Misdirection by SB 1120’s authors led to broad misreporting by major news outlets who accepted the spin:

  • Los Angeles Times 8/26, “Would allow a duplex on most single-family parcels”
  • San Francisco Chronicle 5/21, “Easier to split lots and convert homes into duplexes”
  • San Diego Union-Tribune 9/1, “Allowed duplexes on most single-family lots”
  • Cal Matters 9/2, “Allow duplexes where previously only one home could be built”
  • The Real Deal 8/26, “SB 1120 Would Allow Duplexes in Suburbia”

Here are some ways the authors misled journalists and many state legislators who voted for SB 1120:

  1. The bill’s language doesn’t contain the word “duplex.” That false claim came from the authors and from senate and assembly “bill analyses” widely read in Sacramento. Such analyses are not legally binding but are often trusted. But on SB 1120, the analyses dissembled.
  2. Only PhDs could follow this part of SB 1120: “(e) Notwithstanding Section 65852.2, a local agency shall not be required to permit an accessory dwelling unit on parcels that use both the authority contained within this section and the authority contained in Section 66411.7.” This meant that if your City Council didn’t ban granny flats, a developer could build 8 units per lot­ – 4 houses and a mix of 4 large and small granny flats — where 1 house sits now.
  3. A Dog Whistle to developers required that anyone who chose to split a lot to build 2 units on each new side had to slice it into 2 exactly matching sizes. “(1) The parcel map or tentative and final map subdivides an existing parcel to create two new parcels of equal size.” Why? Because few homeowners can chop their property in half without demolishing their own home. How many developers can demolish a home in a blink, then erect 8 lucrative market-rate dwellings on the lot? The answer is that many can.
  4. We found several other sections in SB 1120 written to benefit developers and speculators, not homeowners.

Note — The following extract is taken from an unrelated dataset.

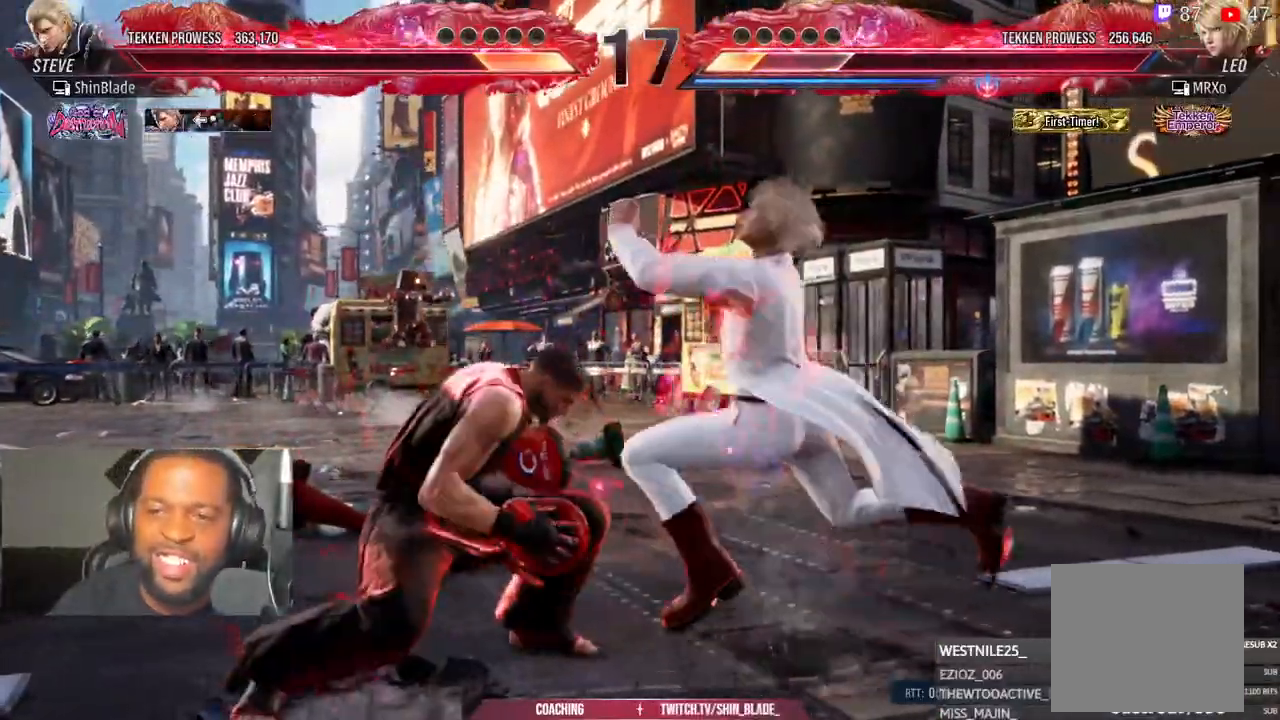
{"dt_ms": 500, "buttons": ["DPAD_LEFT"], "left_stick": "center", "right_stick": "center", "events": []}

No state in the U.S. is even considering the radical rezoning of single family homes to 4-to-8 units.

Under pressure from Senate President Pro Tem Toni Atkins to approve and send SB 1120 to the Assembly, the 40-member California State Senate voted for this experiment by “consent” — a vote taken on purportedly non-controversial bills with full support of the senate.

Only state Sen. Henry Stern of the West San Fernando Valley, perhaps savvy to SB 1120’s bleak outcome, chose not to vote. This means your own state senator voted for SB 1120.